Gallus crept forward and sat beside her, but he kept his eyes on the painting. “Of course I forgive you.”

He turned and offered her his claw. When she didn’t take it, he placed it on top of hers. “Silverstream,” he said, “do you want to be friends again or not?”

Silverstream was crying.

“Oh…” He sighed, and took his claw off of hers.

“Of course I do!” she said suddenly, and wrapped both of her arms around him.

Gallus laughed, and she began to laugh too, and he hugged her back and dug his face into her neck.

“You’re getting tall,” he said into her feathers.

“You’re just short,” she replied. “...How was boot camp?”

There came a light when the memory faded, but it died out, and Gallus fell from nowhere, landing on his face.

He was on the floor of Silverstream’s cabin.

The kelpie imitating Catrina was gone. So were his injuries. Gallus glanced back out of curiosity to find that both of his wings had their feathers again.

Out of pure, stupid curiosity, he spread one of them. Maybe…

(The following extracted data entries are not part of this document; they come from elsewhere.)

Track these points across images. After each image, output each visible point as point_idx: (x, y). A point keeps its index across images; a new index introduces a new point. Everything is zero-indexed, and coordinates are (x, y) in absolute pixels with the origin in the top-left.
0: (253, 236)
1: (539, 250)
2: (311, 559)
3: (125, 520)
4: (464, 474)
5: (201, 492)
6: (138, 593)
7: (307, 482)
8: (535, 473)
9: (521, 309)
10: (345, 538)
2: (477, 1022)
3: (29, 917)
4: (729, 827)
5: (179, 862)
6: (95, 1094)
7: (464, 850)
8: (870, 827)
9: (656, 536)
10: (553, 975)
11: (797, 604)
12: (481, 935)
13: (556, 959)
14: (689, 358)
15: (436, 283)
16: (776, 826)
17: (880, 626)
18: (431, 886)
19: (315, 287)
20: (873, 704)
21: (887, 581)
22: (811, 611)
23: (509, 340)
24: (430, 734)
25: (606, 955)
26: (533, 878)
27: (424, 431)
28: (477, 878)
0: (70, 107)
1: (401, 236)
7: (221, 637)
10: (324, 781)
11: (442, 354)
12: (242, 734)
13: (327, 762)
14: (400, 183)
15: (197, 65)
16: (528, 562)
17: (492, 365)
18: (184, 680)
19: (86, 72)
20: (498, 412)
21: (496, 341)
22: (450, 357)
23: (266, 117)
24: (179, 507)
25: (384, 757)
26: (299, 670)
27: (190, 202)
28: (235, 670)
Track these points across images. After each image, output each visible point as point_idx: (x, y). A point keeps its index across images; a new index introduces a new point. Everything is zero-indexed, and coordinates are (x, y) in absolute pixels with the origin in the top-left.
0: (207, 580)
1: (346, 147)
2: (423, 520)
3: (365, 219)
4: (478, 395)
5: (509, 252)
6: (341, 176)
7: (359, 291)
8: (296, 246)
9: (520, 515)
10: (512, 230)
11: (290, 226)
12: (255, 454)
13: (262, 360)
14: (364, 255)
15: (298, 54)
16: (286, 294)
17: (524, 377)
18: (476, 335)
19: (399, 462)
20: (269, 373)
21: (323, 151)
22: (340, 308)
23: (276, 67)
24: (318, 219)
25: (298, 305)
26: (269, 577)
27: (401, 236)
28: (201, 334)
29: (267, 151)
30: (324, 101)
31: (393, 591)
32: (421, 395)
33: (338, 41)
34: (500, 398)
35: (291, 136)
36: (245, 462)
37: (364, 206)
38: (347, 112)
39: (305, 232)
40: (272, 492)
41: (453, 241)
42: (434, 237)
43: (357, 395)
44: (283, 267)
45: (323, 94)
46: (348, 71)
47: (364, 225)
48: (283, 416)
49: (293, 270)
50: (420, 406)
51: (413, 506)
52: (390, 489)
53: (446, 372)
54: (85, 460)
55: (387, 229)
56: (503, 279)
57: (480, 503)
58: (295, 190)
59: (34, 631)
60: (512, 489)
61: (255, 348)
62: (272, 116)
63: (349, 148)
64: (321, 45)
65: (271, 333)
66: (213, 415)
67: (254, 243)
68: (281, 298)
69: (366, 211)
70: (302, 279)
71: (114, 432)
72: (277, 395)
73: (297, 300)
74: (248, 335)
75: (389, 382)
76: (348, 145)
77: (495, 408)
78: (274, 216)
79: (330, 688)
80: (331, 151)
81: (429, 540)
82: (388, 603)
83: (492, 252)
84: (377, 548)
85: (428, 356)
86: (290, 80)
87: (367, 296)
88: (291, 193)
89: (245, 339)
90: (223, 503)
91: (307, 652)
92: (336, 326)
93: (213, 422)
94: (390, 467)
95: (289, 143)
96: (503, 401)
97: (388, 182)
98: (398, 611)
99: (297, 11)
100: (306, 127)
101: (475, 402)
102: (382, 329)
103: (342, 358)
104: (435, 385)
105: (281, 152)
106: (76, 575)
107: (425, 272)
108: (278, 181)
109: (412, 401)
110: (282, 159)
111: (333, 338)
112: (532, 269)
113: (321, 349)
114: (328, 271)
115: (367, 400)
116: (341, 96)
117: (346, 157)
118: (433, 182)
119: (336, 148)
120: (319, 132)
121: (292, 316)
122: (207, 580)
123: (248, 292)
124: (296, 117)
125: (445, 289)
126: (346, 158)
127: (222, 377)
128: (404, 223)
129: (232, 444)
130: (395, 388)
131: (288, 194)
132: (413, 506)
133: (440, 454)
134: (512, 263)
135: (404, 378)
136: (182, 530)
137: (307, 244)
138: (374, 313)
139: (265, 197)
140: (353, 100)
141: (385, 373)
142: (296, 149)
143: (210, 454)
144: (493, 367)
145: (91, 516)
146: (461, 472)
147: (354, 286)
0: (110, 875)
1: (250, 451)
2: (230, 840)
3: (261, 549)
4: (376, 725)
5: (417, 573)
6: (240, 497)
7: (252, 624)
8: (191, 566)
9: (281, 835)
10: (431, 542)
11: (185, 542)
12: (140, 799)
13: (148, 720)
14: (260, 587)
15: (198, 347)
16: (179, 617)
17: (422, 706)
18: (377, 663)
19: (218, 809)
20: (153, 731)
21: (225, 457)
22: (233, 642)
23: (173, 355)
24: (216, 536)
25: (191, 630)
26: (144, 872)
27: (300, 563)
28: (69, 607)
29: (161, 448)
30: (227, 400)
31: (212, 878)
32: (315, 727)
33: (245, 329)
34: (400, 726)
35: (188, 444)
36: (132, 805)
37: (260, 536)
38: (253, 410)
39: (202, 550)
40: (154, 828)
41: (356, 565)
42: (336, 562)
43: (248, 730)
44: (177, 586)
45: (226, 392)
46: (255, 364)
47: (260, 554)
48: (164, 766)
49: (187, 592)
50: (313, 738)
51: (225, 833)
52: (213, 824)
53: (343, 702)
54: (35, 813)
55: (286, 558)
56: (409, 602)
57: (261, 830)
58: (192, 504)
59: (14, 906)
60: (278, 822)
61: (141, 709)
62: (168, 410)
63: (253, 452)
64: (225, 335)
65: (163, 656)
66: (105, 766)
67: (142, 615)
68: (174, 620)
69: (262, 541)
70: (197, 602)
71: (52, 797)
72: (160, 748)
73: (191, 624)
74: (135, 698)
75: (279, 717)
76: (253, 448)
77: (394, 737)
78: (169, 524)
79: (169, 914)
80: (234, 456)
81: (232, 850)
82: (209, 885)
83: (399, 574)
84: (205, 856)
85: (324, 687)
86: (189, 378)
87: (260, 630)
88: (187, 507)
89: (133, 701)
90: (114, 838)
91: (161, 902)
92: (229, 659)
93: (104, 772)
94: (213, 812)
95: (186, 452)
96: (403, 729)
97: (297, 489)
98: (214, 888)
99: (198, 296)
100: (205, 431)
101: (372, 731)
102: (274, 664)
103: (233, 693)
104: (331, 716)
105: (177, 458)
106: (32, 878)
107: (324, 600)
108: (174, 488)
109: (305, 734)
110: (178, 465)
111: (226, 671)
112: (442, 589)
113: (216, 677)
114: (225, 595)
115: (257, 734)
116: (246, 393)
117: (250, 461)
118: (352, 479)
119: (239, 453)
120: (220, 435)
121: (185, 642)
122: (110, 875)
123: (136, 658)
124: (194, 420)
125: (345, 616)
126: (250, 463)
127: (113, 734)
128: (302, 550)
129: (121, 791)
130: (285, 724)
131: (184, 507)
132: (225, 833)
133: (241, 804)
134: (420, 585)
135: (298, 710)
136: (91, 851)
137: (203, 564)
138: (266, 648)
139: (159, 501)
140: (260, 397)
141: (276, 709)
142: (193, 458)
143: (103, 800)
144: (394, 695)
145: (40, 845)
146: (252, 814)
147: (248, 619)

The sight that greeted him wasn’t pretty. Still wasn’t pretty. Still broken. He curled the wing back in.

Well, it’s better than nothing, I guess. Gallus stood up. No one else was in the cabin with him. It was quiet outside. He opened the door and stepped onto the deck.

The sun was out, shining luxuriously on the wet sheen that covered the surface of the entire ship. Gallus felt like the air was more refreshing than usual, somehow. He found himself taking deeper breaths.

A murmur arose around him. The crew was back at work, tugging at the various ropes and rigging sails. Some of them seemed injured, but not enough to warrant a visit to the medical bay, and thus sat on deck, looking out at the now visible sea or talking amongst themselves. Until they spotted Gallus, of course. That was when the whispering started.

Gallus walked around the Captain’s Cabin towards the middle of the ship. Some part of himself guided him in the right direction—a kind of itch that was like he had cut off his own foot and left it somewhere, and he had an intrinsic knowledge on where exactly it was.

Silverstream, Terramar and Brine stood on the deck, talking to each other. They all looked okay. No. They were okay. He knew that. Why did he know that?

Perfectly on cue, Silverstream stepped away from her brother and her second-in-command once Gallus was in sight, and she smiled at him.

Gallus knew what had happened.

The crown had snapped Silverstream back into consciousness just as she nearly fell off the edge of the ship, and it had increased the powers of the amulet tenfold. It had cast a light—brighter than she had ever seen, enough so that she had to close her eyes—that incinerated most of the kelpies, though some still managed to get away. They wouldn’t be returning any time soon, though.

After that, reorganizing the ship was easy. It wasn’t even half-an-hour since Silverstream had woken up.

The prisoners were being escorted back to the brig currently. There was still a question as to how many casualties of the crew were inflicted by the criminals prior to them stepping onto deck for that bogus negotiation, but that was being investigated right now.

But how did Gallus know all that?

Silverstream flew towards him, and suddenly the air he was breathing felt all the sweeter, more clean. It was like that metaphorical severed foot was making its way back to him.

He was still wearing the Crown of Grover. They were still connected.

Gallus ripped it off of his head just as Silverstream stopped.

Both of them winced from the discomfort of their connection being broken off so abruptly— like someone was roughly stroking their stomachs from the inside—but they got over it pretty quick.

Silverstream’s smiling face thrust itself into Gallus’s personal space.

He frowned.

“Hi,” she said.

“Don’t,” Gallus responded. “Don’t try it.”

Her smile fell for a moment, and she stepped back before smiling at him again. “Fine. I won’t. For now.”